Ces deux filières partagent un point commun trop souvent sous-estimé par les candidats : la dimension physique du métier au quotidien. Porter du matériel, travailler en extérieur par tous les temps, ou évoluer dans des espaces exigus lors d’une rénovation demande une bonne condition physique générale, un critère que les employeurs évaluent autant que les compétences techniques lors d’un premier entretien ou d’une période d’essai.
Un jardinier passionné par l’entretien naturel du végétal, sans pesticides, trouve un écho direct dans les pratiques professionnelles actuelles du secteur : notre guide pour jardiner naturellement présente des techniques de plus en plus demandées par les collectivités et les particuliers exigeants. Pour les profils qui envisagent une double compétence jardin et bâtiment, notre dossier sur la rénovation d’une salle de bain donne un aperçu concret des étapes et du budget d’un chantier de rénovation classique, une base utile avant de se spécialiser sur un corps de métier précis.
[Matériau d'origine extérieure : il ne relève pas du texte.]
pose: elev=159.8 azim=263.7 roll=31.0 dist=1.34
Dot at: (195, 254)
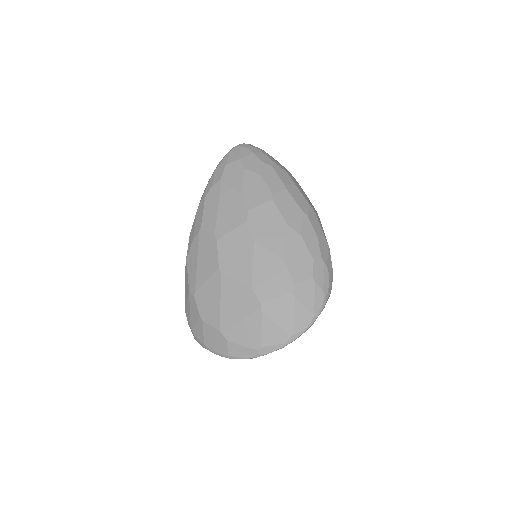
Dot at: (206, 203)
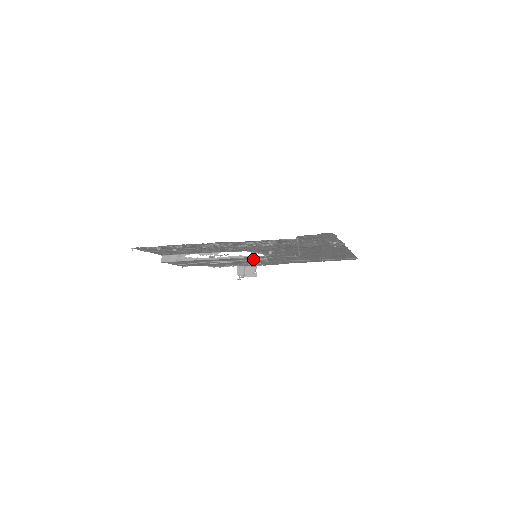
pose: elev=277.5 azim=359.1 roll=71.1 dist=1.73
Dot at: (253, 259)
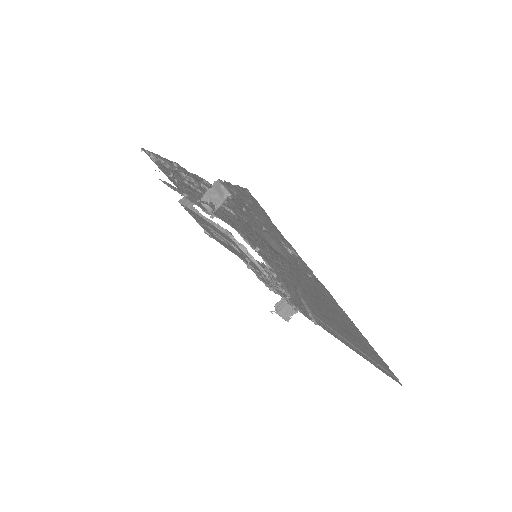
Dot at: (240, 248)
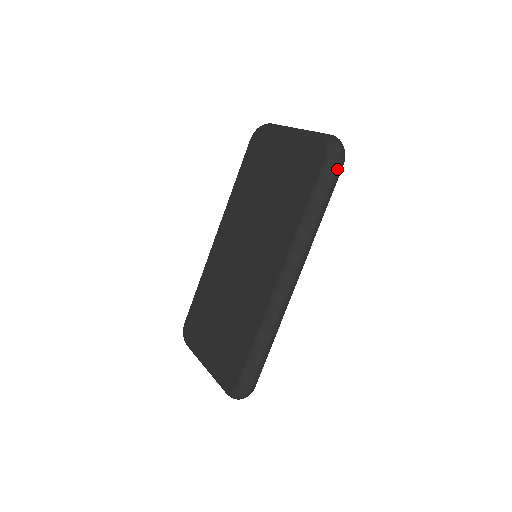
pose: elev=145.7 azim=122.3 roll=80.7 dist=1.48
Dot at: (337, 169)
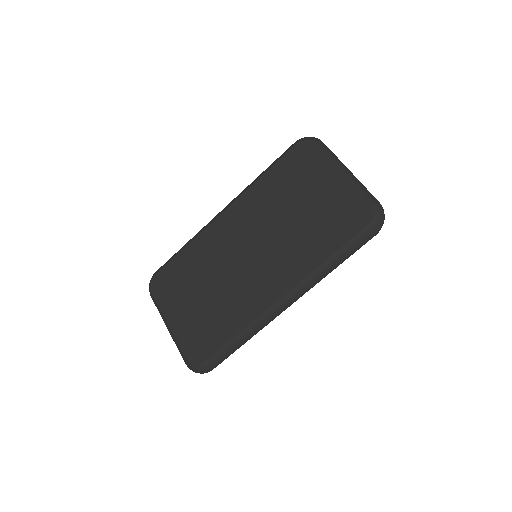
Dot at: (371, 237)
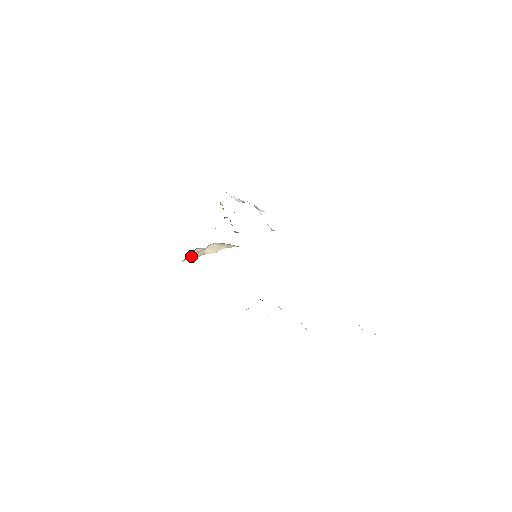
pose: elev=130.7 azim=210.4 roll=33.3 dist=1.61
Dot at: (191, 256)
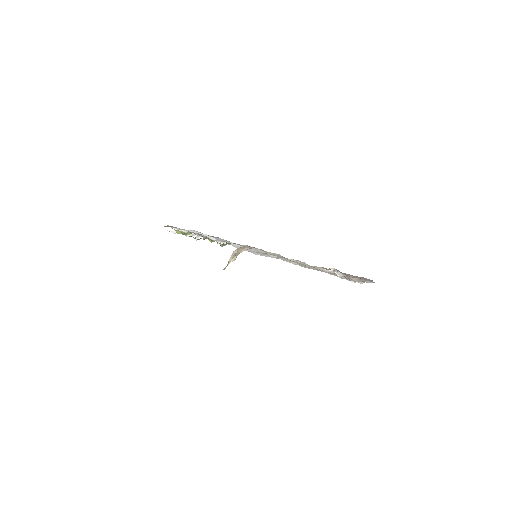
Dot at: (226, 266)
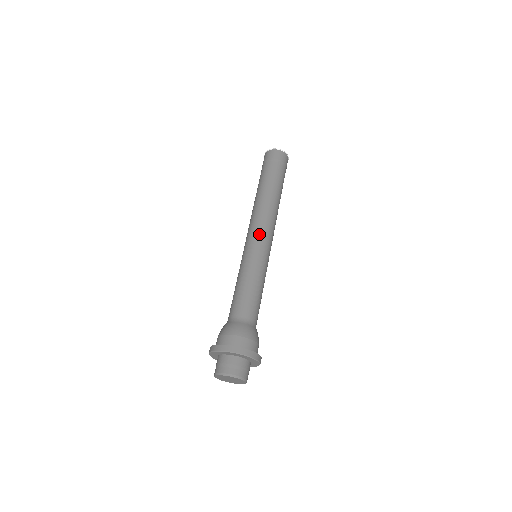
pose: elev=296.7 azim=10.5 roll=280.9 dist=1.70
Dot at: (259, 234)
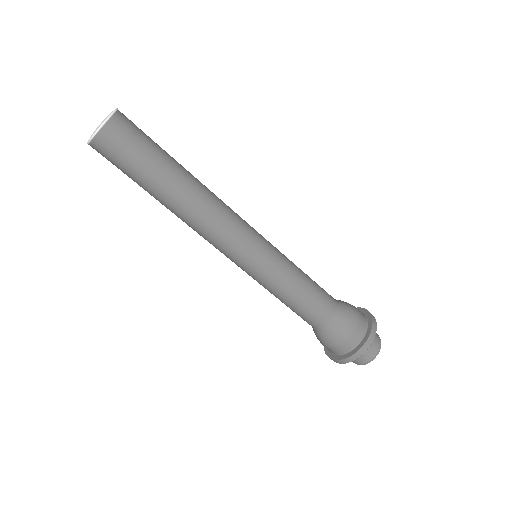
Dot at: (246, 239)
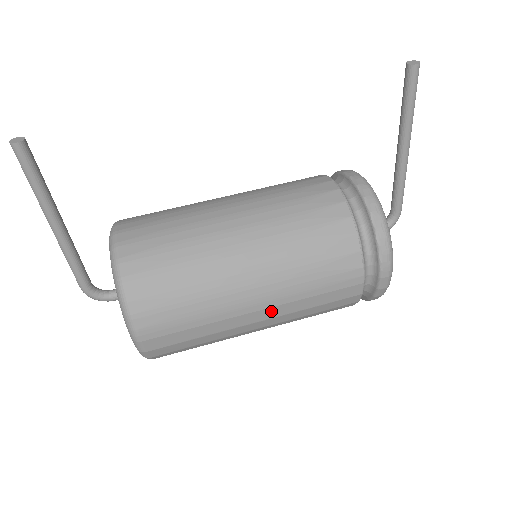
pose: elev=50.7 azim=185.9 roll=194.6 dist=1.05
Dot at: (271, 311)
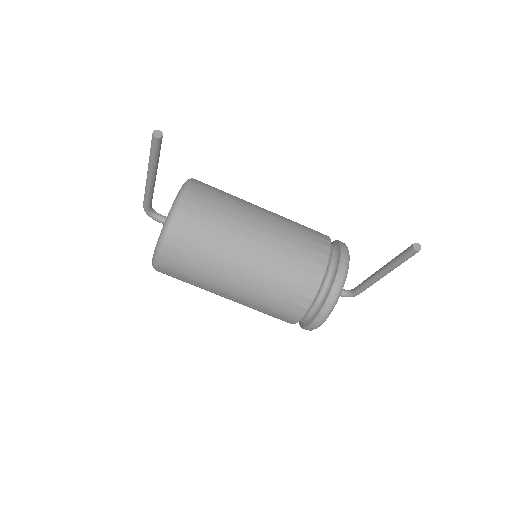
Dot at: (237, 299)
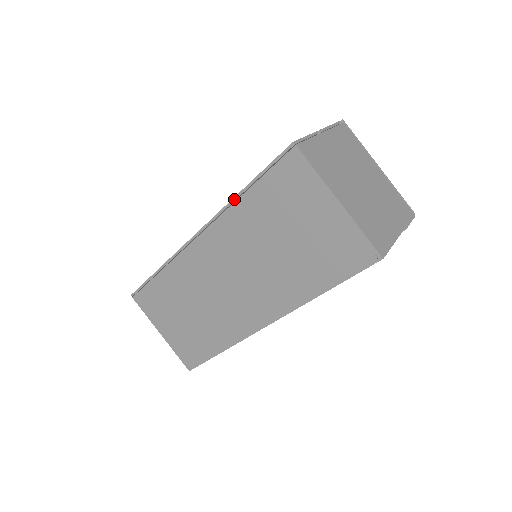
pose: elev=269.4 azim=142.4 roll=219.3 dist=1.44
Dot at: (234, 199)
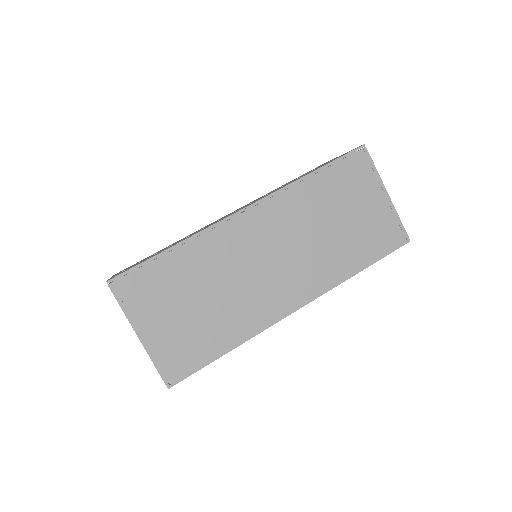
Dot at: (302, 179)
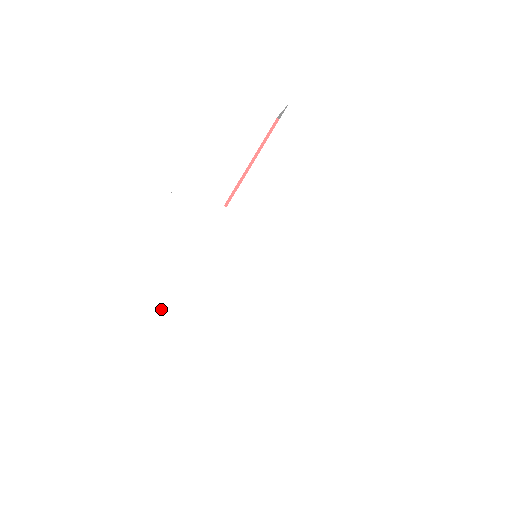
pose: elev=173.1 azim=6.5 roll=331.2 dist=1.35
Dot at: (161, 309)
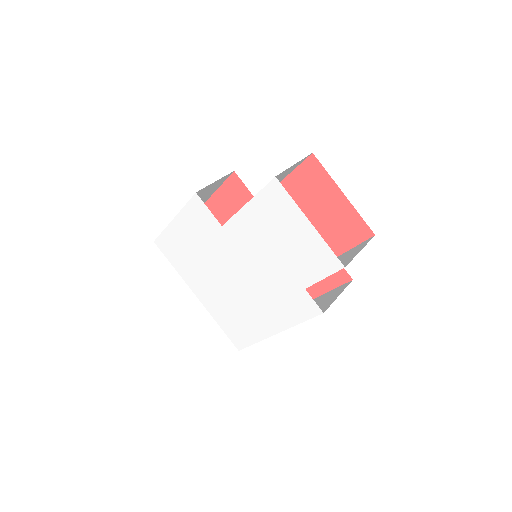
Dot at: (182, 260)
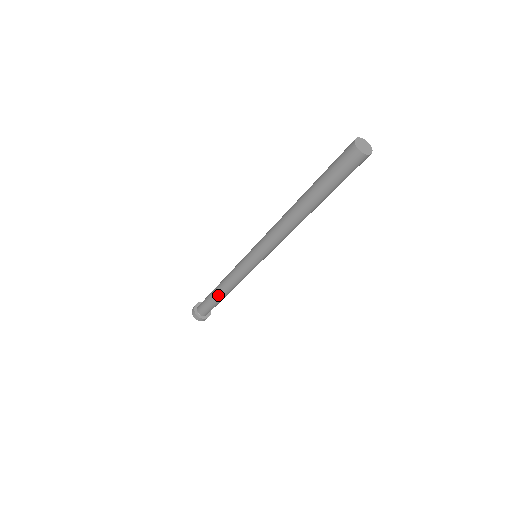
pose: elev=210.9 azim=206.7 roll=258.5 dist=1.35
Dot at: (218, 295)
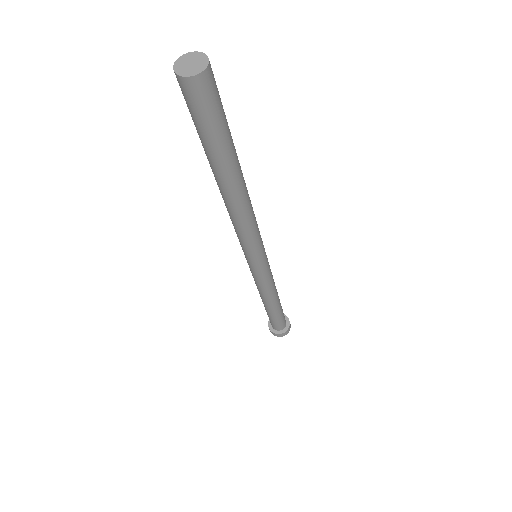
Dot at: (273, 308)
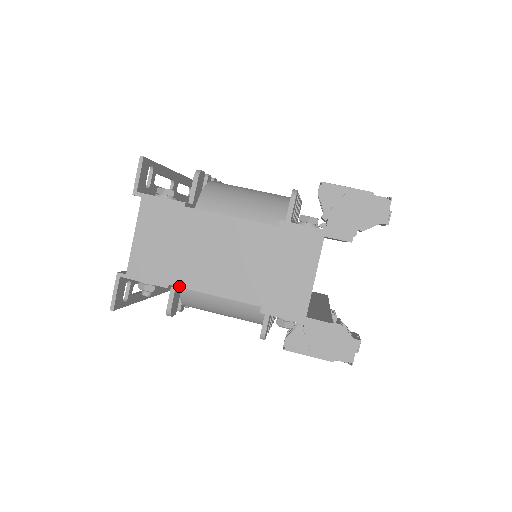
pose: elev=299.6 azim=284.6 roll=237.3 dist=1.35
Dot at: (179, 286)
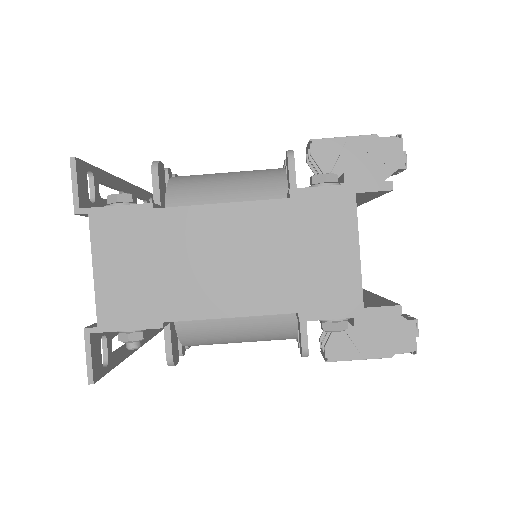
Dot at: (177, 320)
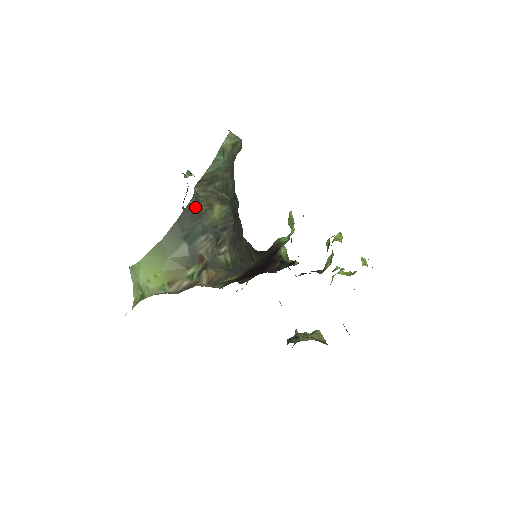
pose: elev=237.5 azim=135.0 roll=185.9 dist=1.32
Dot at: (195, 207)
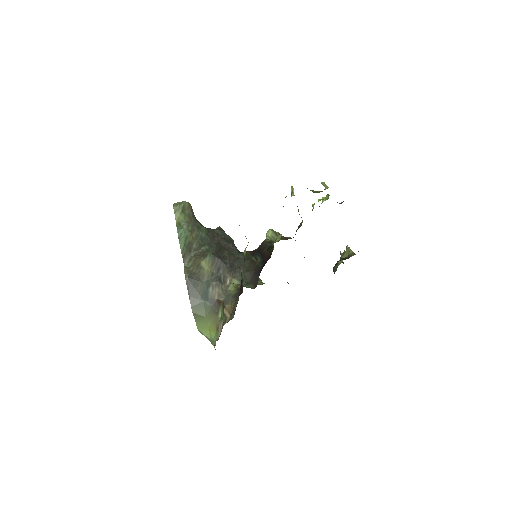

Le réseau professionnel local joue aussi un rôle non négligeable dans ces deux secteurs. Les salons et journées portes ouvertes organisés par Végépolys Valley ou par les fédérations du bâtiment permettent de rencontrer directement des recruteurs potentiels, souvent plus accessibles lors de ces événements que via une candidature classique envoyée à froid. Un candidat qui se présente avec un projet clair et quelques réalisations concrètes à montrer, même modestes, se démarque nettement d’une candidature générique.
Prochaine étape pour un candidat motivé : contacter deux ou trois entreprises de paysage ou de rénovation du bassin angevin, se renseigner sur les formations disponibles au Campus du Végétal ou dans un centre de formation du bâtiment, et candidater en amont des pics saisonniers du printemps pour maximiser ses chances d’être retenu.